··· SUPPLIED DATA ···

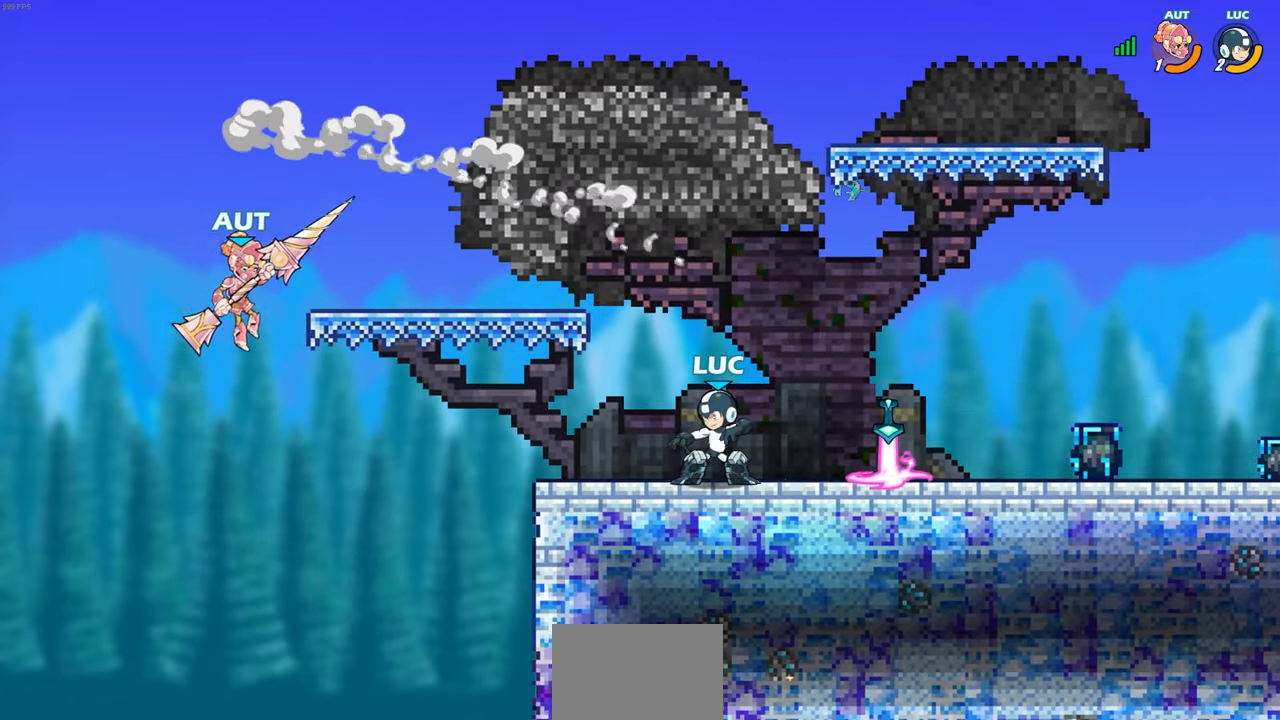
{"buttons": ["CIRCLE", "R2"], "left_stick": "down-right", "right_stick": "center", "events": [[417, "left_stick", "up-left"], [433, "R2", "down"], [467, "CIRCLE", "down"], [500, "left_stick", "down-right"]]}
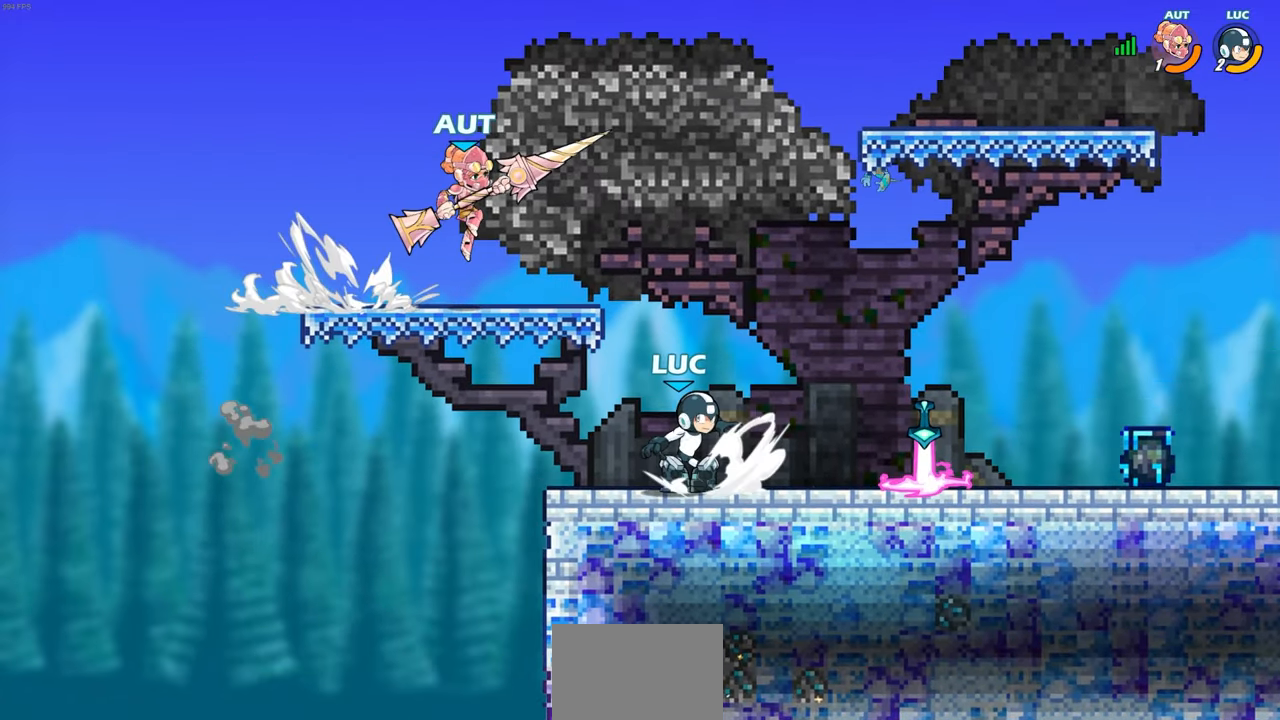
{"buttons": [], "left_stick": "center", "right_stick": "center", "events": [[17, "left_stick", "center"], [50, "CIRCLE", "up"], [50, "R2", "up"]]}
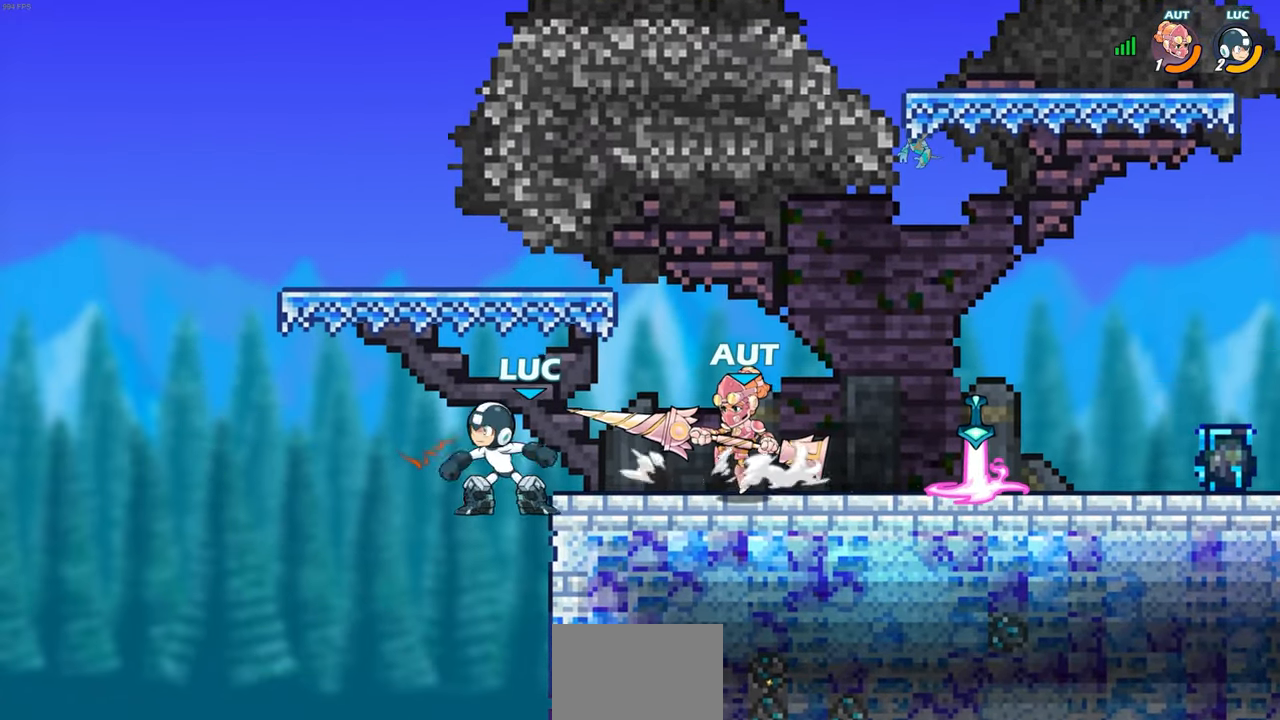
{"buttons": [], "left_stick": "center", "right_stick": "center", "events": [[150, "left_stick", "left"], [267, "left_stick", "down-left"], [483, "left_stick", "center"]]}
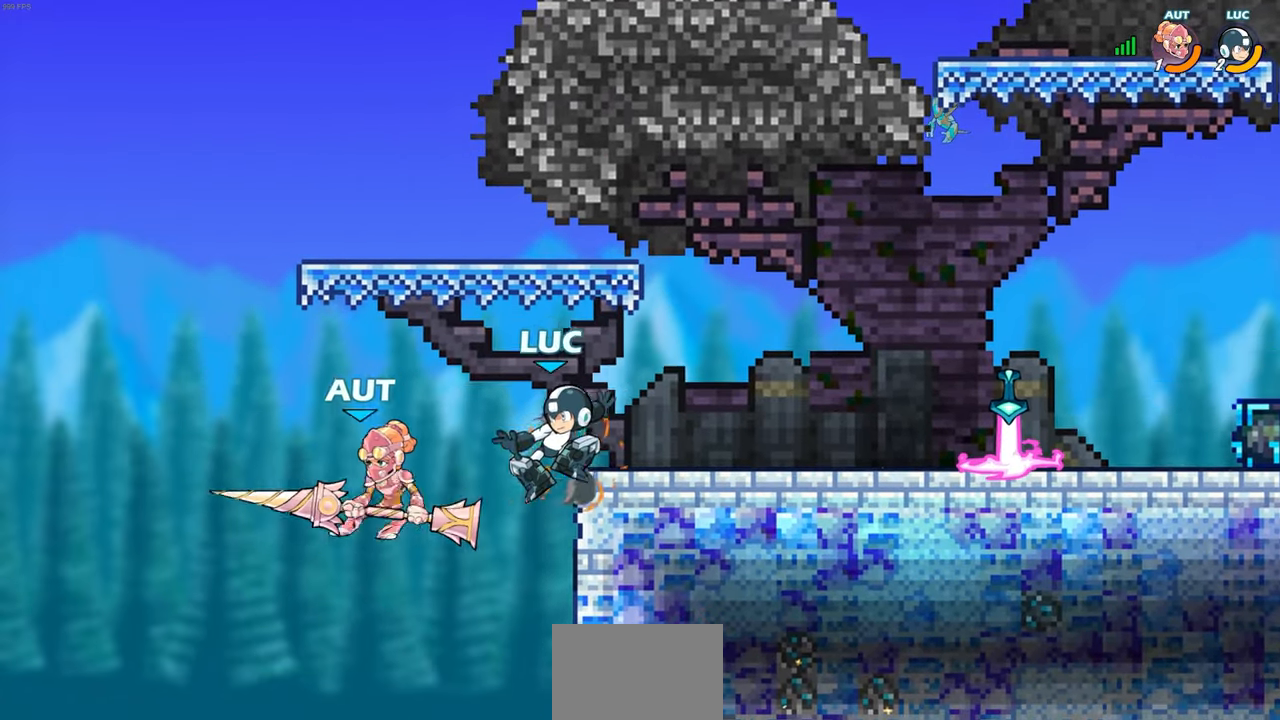
{"buttons": [], "left_stick": "center", "right_stick": "center", "events": [[17, "left_stick", "left"], [67, "left_stick", "down-left"], [117, "SQUARE", "down"], [200, "SQUARE", "up"], [250, "left_stick", "center"]]}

···

- **PROBLEM DESCRIPTION**
Restate the listing word for word. Pictures do not belong in the copy.

- **RESULT**
{"buttons": ["CIRCLE", "R2"], "left_stick": "down-right", "right_stick": "center", "events": [[417, "left_stick", "up-left"], [433, "R2", "down"], [467, "CIRCLE", "down"], [500, "left_stick", "down-right"]]}
{"buttons": [], "left_stick": "center", "right_stick": "center", "events": [[17, "left_stick", "center"], [50, "CIRCLE", "up"], [50, "R2", "up"]]}
{"buttons": [], "left_stick": "center", "right_stick": "center", "events": [[150, "left_stick", "left"], [267, "left_stick", "down-left"], [483, "left_stick", "center"]]}
{"buttons": [], "left_stick": "center", "right_stick": "center", "events": [[17, "left_stick", "left"], [67, "left_stick", "down-left"], [117, "SQUARE", "down"], [200, "SQUARE", "up"], [250, "left_stick", "center"]]}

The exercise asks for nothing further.